By latoyairby on Tuesday, 26 February 2019
Category: Credit Cards

4 Options for Dealing With Higher Credit Card Interest Rates

Your credit card interest rate affects how much you pay for carrying a balance on your credit card. The higher your interest rate, the more you'll pay in finance charges and the longer it will take you to pay off your full credit card balance.

When you have a variable credit card rate, there's always the risk that your interest rate will go up. That's because variable rates are indirectly tied to the Federal interest rate. Whenever the Fed raises interest rates, your credit card rate will go up. And because of the rules around variable interest rates, your credit card issuer doesn't have to warn you that your interest rate is going up. You may only notice if you pay close attention to your credit card statement.

So what are your options for dealing with a higher interest rate?

Pay your balance in full. You're only charged interest when you carry a balance past your credit card's grace period, which must be 21 days after the end of your billing cycle. If you've been carrying a balance up until now, you'll have to pay off your full balance for the grace period to apply to your next full billing cycle.

You may not be able to afford to knock out your balance all at once, but you can work toward it by making lump sum payments to your credit card as often as you can. In the meantime, avoid making any new purchases on your credit card until you've paid off the balance completely.

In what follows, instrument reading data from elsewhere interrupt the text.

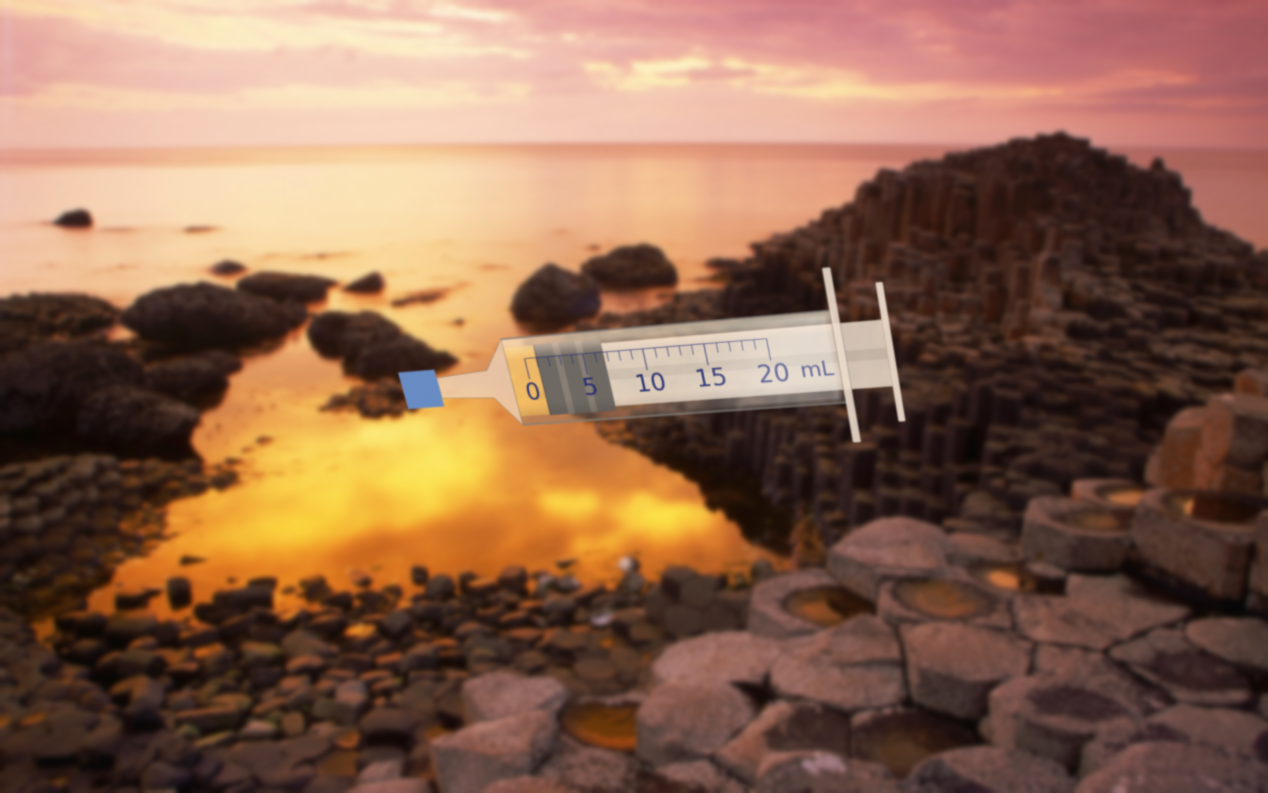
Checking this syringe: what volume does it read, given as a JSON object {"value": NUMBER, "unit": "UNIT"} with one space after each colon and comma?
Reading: {"value": 1, "unit": "mL"}
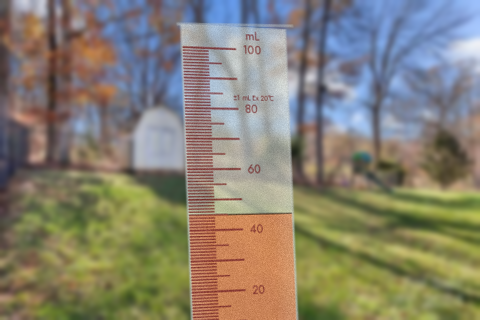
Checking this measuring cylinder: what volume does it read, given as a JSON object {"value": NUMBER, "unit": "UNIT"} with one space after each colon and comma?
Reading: {"value": 45, "unit": "mL"}
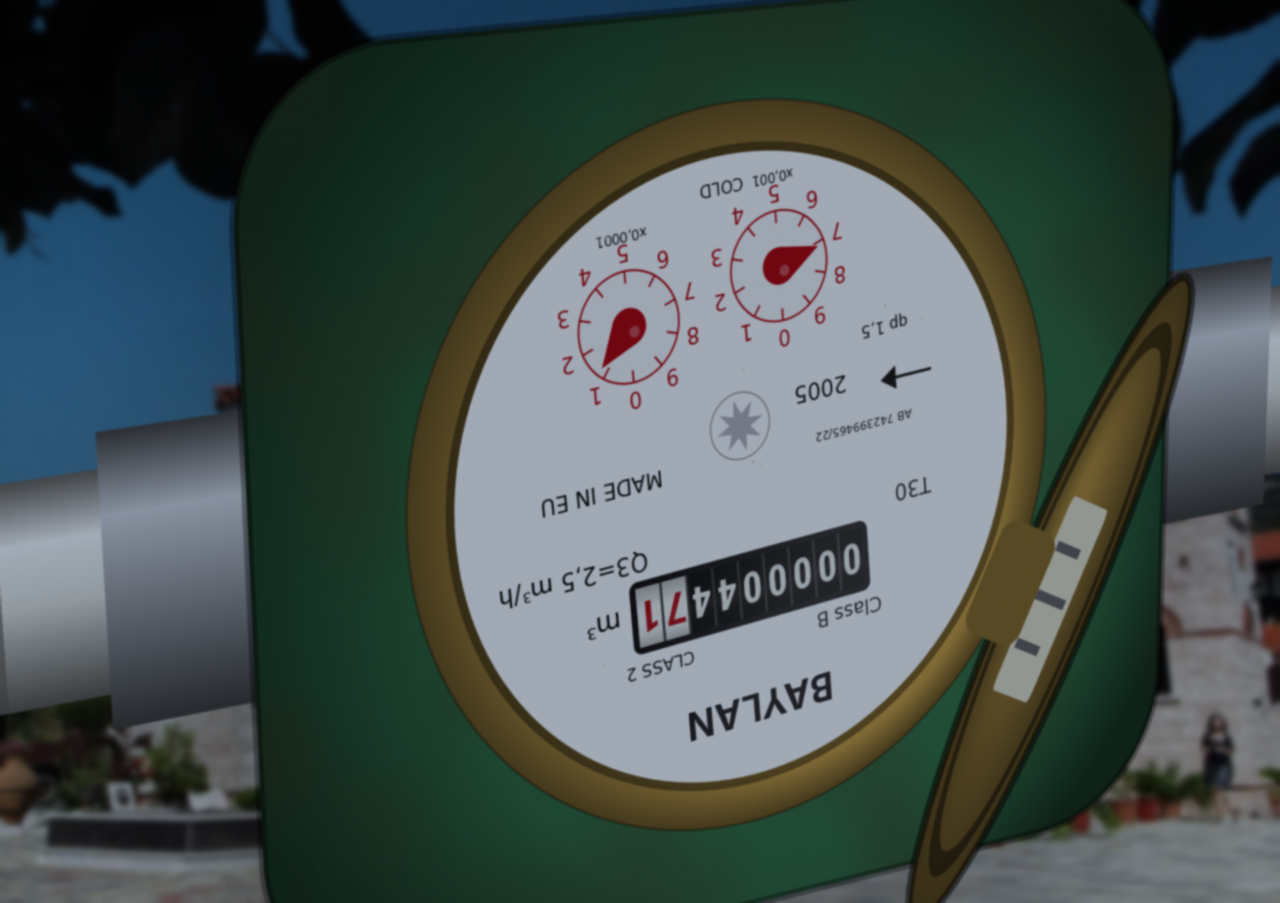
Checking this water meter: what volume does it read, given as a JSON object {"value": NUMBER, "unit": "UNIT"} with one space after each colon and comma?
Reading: {"value": 44.7171, "unit": "m³"}
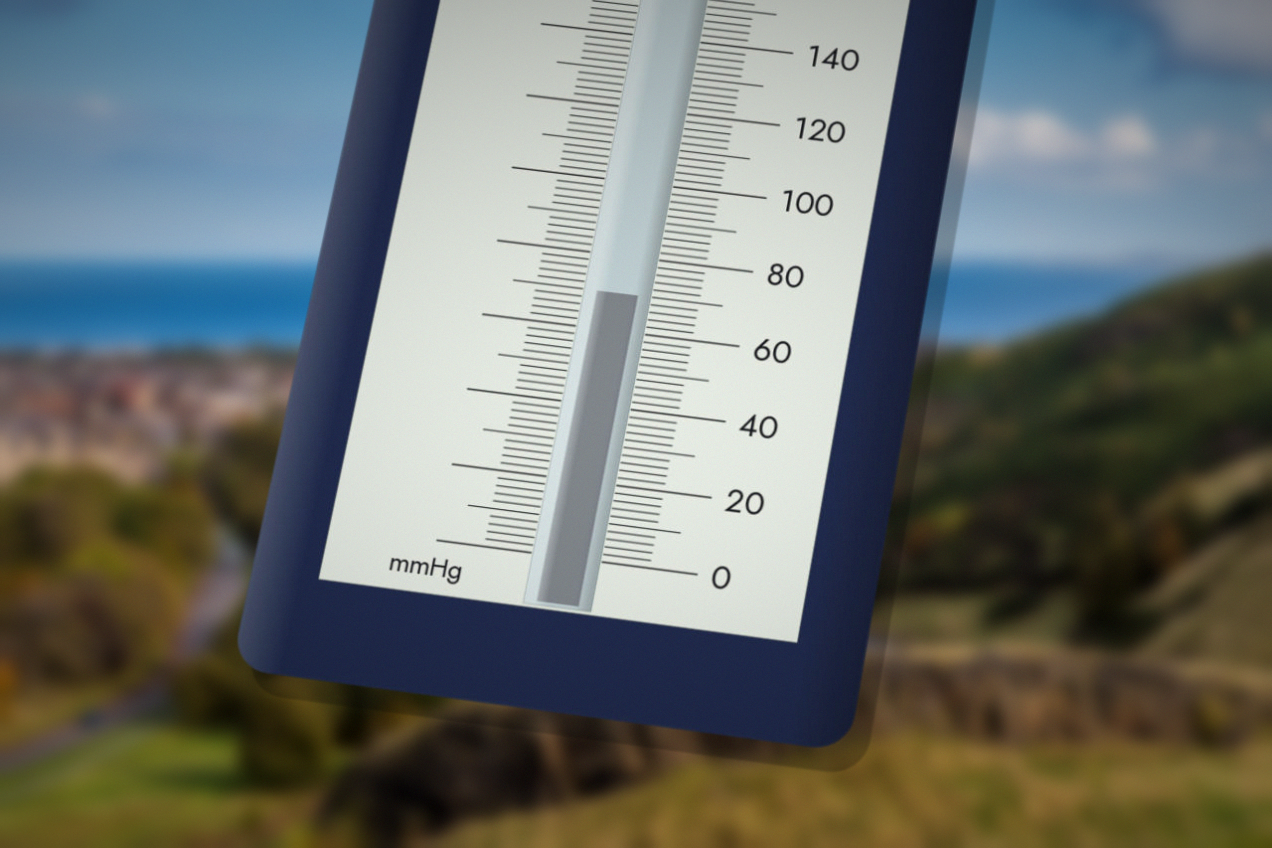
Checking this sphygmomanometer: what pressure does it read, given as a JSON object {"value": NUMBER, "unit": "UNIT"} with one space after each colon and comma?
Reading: {"value": 70, "unit": "mmHg"}
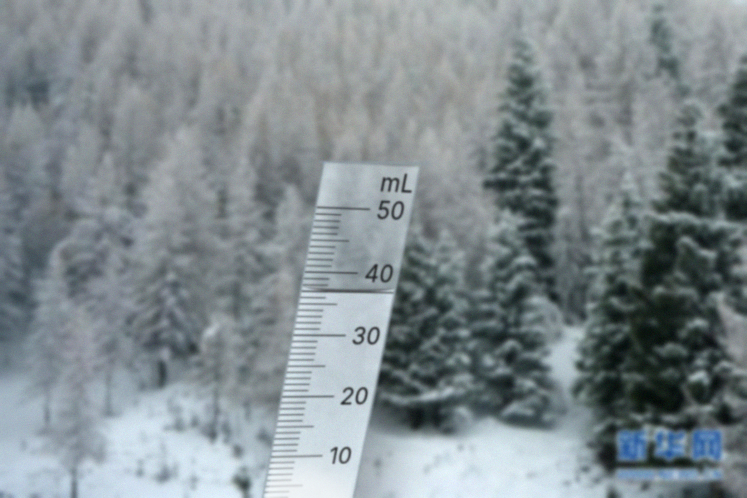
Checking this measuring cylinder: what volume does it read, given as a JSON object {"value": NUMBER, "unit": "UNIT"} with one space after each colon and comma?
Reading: {"value": 37, "unit": "mL"}
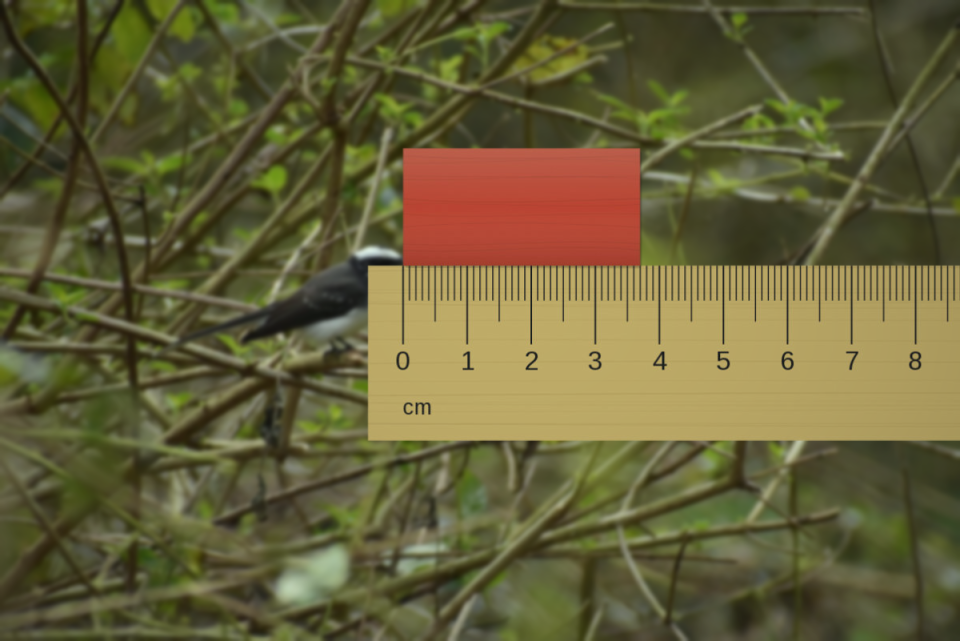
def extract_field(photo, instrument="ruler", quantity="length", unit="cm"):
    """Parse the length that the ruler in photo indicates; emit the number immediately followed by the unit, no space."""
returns 3.7cm
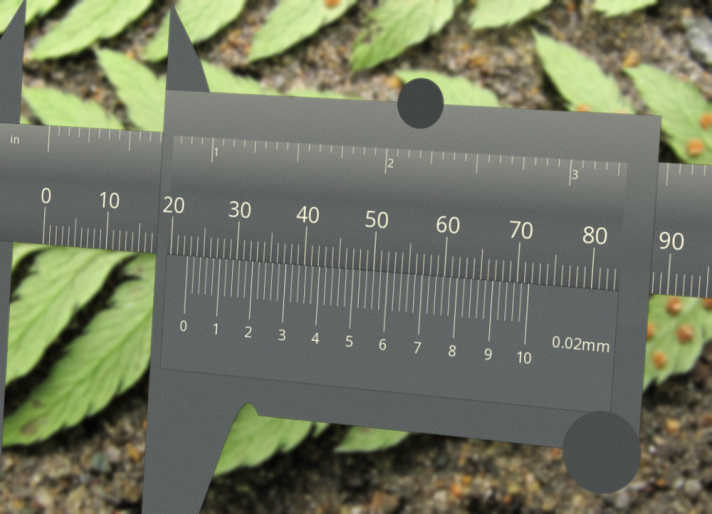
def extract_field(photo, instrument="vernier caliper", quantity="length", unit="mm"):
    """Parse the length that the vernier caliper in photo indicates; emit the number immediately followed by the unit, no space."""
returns 22.6mm
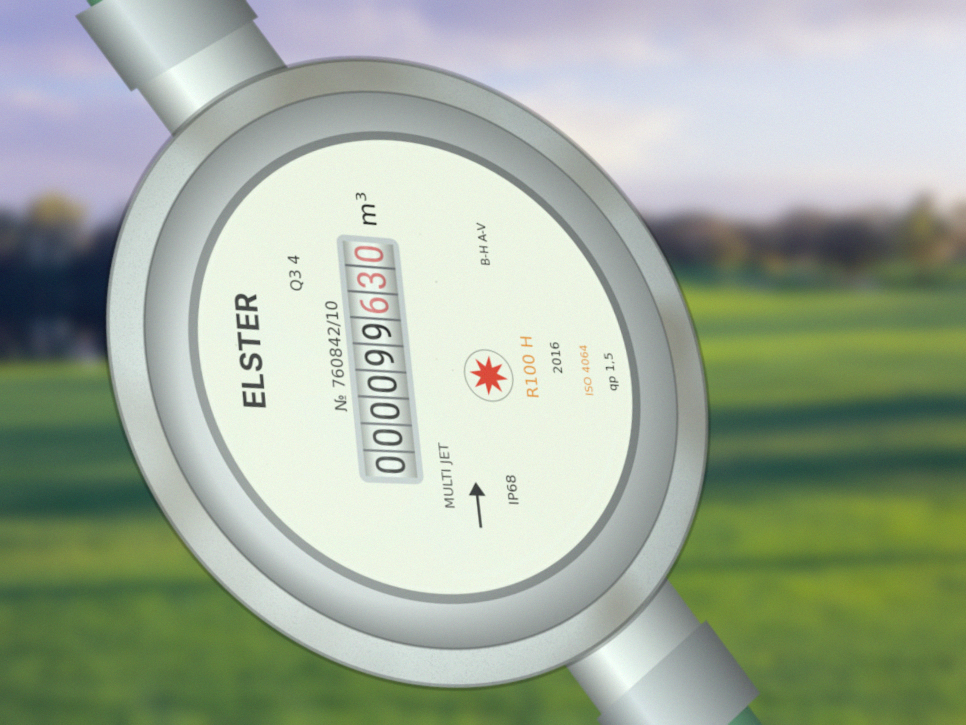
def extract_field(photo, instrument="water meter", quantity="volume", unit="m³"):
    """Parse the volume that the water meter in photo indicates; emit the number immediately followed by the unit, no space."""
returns 99.630m³
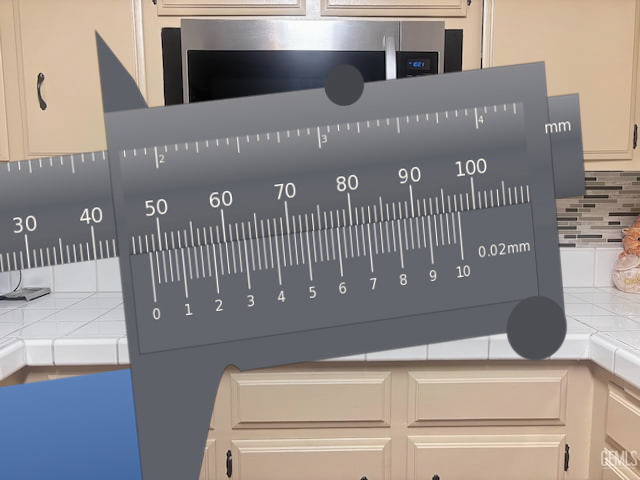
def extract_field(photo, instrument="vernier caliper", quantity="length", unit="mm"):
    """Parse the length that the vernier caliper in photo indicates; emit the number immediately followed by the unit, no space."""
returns 48.4mm
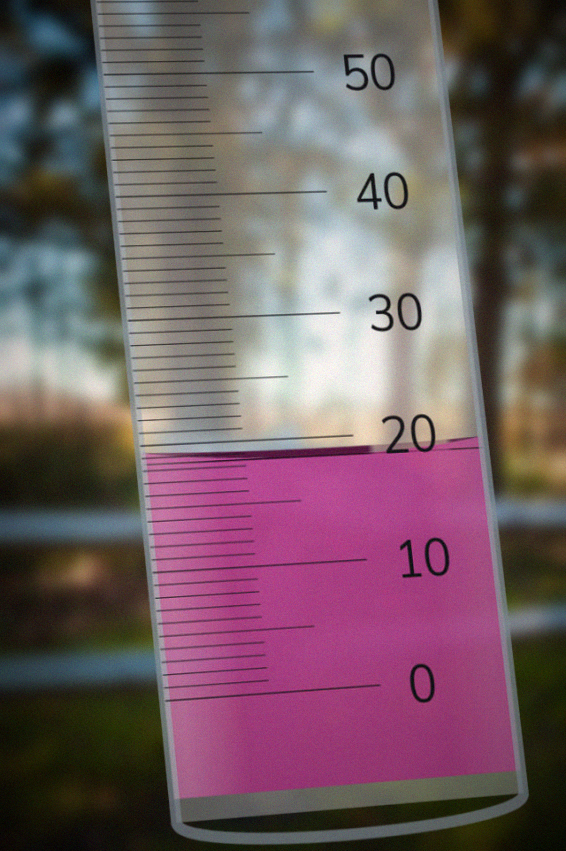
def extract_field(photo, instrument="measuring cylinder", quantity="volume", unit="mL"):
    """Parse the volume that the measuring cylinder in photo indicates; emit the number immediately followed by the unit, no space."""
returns 18.5mL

When you start making purchases again, make sure you only charge what you can afford to pay in full.

Transfer your balance. If you have good credit, you may qualify for a zero percent interest balance transfer to another credit card. Shop around among the different credit cards to get a feel for the credit cards offering the longest promotional rates. By law, promotional interest rates must last at least six months, but there are credit cards that offer zero percent interest for 12, 18, even 21 months. You can use the the interest-free time to pay off your full balance so that when the promotional rate expires, you can begin paying your balance in full each month to avoid any future interest.

Ask for a lower interest rate. Not many people call their credit card issuers to request a lower interest rate, but it's worth a try. Credit card issuers are sometimes willing to lower the interest rate for their best customers. If you use your credit card regularly, make all your payments on time, and you have good credit, you can use these in your favor. It's a plus if you've received offers for credit cards with lower interest rates than what you're currently paying.

Improve your credit. Your credit score has a direct influence on the interest rate you qualify for. Most credit cards come with a range of interest rates with the best interest rates offered to consumers with the best credit scores. If you have a low credit score, you may not be able to do much about your interest rate right now. Qualifying for a balance transfer credit card may not be an option and your credit card issuer may be unwilling to lower your interest rate.

You can pay off your credit card aggressively while also working to raise your credit score so you can get a better interest rate in the future. Your credit card issuer won't automatically lower your interest rate as your credit score goes up, but you can call to request a lower interest rate as your score improves.

Of all the available options, paying your balance in full is the best way to combat higher credit card interest rates. No matter how high your interest rate goes, you'll never pay interest because you never carry a balance.